Mobile Flu Fighter!: Development and implementation of a mobile vaccination initiative to reduce pediatric influenza vaccination disparities in Nashville, Tennessee

Meredith Denney, BA1, Kelly Moore, BS2, Barron Patterson, MD2, Elizabeth Williams, MD, MPH2 (1)Vanderbilt University, (2)Vanderbilt University Medical Center

APHA 2022 Annual Meeting and Expo

Background:
Pediatric influenza morbidity and mortality disproportionately affect racial and ethnic minority groups [hospitalization age-adjusted rate ratio = 1.8 for non-Hispanic Black (Black) compared to non-Hispanic White (White)], yet pediatric influenza vaccination rates are often lower in these populations (2020-21 influenza vaccination coverage 49.1% for Black compared to 60.4% for White). Efforts to provide education on influenza vaccines and community-based access to influenza immunizations could allow for greater vaccination rates among these groups.

Objective:
To develop and pilot an initiative, Mobile Flu Fighter!, to provide influenza vaccine education and on-site vaccines for pediatric populations.

Methods:
The Vanderbilt Pediatric Primary Care clinic (VPPC) identified zip codes correlating with Black pediatric patients (age 6 months to ≤ 21 years) with the lowest influenza vaccine rates for the 2020-21 season (~38%).
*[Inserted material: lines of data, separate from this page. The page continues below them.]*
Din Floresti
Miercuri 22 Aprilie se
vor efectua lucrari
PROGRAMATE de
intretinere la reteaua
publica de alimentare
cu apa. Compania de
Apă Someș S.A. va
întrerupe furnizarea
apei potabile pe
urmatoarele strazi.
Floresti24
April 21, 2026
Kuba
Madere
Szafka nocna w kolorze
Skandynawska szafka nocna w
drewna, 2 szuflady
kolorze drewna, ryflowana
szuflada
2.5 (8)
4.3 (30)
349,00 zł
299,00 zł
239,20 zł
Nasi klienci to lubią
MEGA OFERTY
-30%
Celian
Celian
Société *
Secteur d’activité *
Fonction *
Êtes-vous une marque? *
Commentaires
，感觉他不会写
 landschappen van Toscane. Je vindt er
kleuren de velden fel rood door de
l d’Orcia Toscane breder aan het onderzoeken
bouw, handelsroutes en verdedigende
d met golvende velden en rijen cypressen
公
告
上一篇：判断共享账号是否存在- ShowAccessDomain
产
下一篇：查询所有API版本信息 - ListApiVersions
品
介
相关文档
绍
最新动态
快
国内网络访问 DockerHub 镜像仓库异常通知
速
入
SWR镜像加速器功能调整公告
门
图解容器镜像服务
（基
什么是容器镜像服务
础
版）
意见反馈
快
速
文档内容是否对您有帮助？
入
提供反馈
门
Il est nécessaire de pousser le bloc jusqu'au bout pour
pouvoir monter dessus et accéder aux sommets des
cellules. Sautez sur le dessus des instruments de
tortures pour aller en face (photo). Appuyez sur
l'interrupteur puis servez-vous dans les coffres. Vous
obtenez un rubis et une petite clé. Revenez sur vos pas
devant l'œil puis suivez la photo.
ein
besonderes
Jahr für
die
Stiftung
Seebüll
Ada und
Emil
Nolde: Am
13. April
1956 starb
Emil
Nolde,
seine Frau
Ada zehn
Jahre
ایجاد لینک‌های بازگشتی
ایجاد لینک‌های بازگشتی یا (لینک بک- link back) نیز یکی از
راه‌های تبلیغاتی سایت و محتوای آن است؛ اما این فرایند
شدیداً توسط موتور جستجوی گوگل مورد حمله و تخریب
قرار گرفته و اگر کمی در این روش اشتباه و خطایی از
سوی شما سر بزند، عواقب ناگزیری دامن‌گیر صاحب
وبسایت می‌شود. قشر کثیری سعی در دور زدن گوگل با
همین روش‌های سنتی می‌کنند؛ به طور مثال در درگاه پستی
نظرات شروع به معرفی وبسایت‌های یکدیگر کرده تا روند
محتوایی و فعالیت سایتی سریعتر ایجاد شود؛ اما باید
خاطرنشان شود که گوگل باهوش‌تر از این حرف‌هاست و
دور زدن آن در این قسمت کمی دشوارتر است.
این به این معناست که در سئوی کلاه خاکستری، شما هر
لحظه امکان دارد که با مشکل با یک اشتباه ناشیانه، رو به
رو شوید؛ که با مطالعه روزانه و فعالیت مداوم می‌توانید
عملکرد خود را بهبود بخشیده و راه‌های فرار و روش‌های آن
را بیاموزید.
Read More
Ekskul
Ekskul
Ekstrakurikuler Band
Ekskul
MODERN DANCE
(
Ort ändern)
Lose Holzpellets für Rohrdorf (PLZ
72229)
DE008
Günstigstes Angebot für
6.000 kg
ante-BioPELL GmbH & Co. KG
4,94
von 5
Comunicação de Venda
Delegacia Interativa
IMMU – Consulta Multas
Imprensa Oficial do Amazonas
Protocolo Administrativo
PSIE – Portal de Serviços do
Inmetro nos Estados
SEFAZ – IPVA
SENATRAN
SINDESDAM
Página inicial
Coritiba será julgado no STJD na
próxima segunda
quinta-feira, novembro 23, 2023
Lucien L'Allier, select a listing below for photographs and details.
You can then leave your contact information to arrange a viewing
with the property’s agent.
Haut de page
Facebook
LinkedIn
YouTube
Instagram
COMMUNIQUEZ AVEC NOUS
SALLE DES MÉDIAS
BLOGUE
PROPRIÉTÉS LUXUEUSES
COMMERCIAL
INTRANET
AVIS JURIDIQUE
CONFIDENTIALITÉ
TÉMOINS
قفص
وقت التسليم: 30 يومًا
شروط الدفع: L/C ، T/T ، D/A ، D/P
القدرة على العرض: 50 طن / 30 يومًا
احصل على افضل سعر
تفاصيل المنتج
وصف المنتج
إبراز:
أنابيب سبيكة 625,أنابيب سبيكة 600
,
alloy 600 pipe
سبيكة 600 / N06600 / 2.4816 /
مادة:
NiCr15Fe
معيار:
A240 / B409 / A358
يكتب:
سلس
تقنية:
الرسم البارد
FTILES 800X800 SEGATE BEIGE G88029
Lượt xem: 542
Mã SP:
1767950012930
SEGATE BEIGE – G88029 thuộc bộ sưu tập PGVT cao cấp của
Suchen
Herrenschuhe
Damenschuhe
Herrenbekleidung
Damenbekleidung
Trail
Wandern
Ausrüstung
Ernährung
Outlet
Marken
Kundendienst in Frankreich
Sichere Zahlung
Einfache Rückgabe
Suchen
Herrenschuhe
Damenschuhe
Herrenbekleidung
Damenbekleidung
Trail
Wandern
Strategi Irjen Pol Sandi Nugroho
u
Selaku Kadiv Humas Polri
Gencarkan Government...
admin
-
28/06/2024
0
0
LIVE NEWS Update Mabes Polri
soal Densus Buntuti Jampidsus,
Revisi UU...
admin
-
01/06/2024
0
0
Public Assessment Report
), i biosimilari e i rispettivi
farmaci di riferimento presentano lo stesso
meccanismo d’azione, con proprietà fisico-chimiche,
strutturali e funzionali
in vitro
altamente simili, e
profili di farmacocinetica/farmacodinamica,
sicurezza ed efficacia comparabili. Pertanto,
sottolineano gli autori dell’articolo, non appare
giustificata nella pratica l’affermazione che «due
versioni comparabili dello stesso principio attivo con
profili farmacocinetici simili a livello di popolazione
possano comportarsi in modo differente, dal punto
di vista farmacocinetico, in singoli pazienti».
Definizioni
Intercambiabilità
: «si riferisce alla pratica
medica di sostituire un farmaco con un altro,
Five Mobile Flu Fighter! events were planned for the 2021-22 influenza season in Nashville, TN by these zip codes. Free vaccines, prizes, snacks, and food were provided at events through coordination with community partners. Text messages were sent to all VPPC patients living in zip codes corresponding to event locations. Vaccines were provided to eligible children. Written caregiver consent was obtained prior to vaccine administration. Vaccinations were recorded in Vanderbilt EMR and the state registry. VPPC influenza vaccination rates were assessed through March 31, 2022 and compared to the previous season overall, by zip code and by reported race.

Results:
Four out of five planned Mobile Flu Fighter! events were conducted by the end of 2021, resulting in a cumulative total of 49 pediatric influenza vaccinations. The final event was canceled due to COVID-19. Vaccinated patients were representative of multiple races/ethnicities, including 69.4% Black, 8% White, 4% Hispanic White, 2% Biracial, and 16.3% Race Unknown. 6342 text reminders were sent and reached a total of 2114 caregivers of pediatric patients (event 1: 512, event 2: 549, event 3: 522, and event 4: 531). Influenza vaccine uptake decreased by 5.8% among Black children between the 2020-2021 and 2021-2022 influenza seasons. Between-season vaccine rates among Black children within the 37013 and 37207 zip codes decreased by 6.5% and 4.2%, respectively.

Conclusions/Implications:
Despite a decrease in seasonal flu vaccinations, a mobile influenza vaccine initiative targeting minority groups was successfully implemented. The ongoing COVID-19 pandemic and increasing vaccine hesitancy likely affected our results. Future mobile clinics could include offering influenza vaccinations for all age groups to create a family approach to receiving routine medical care.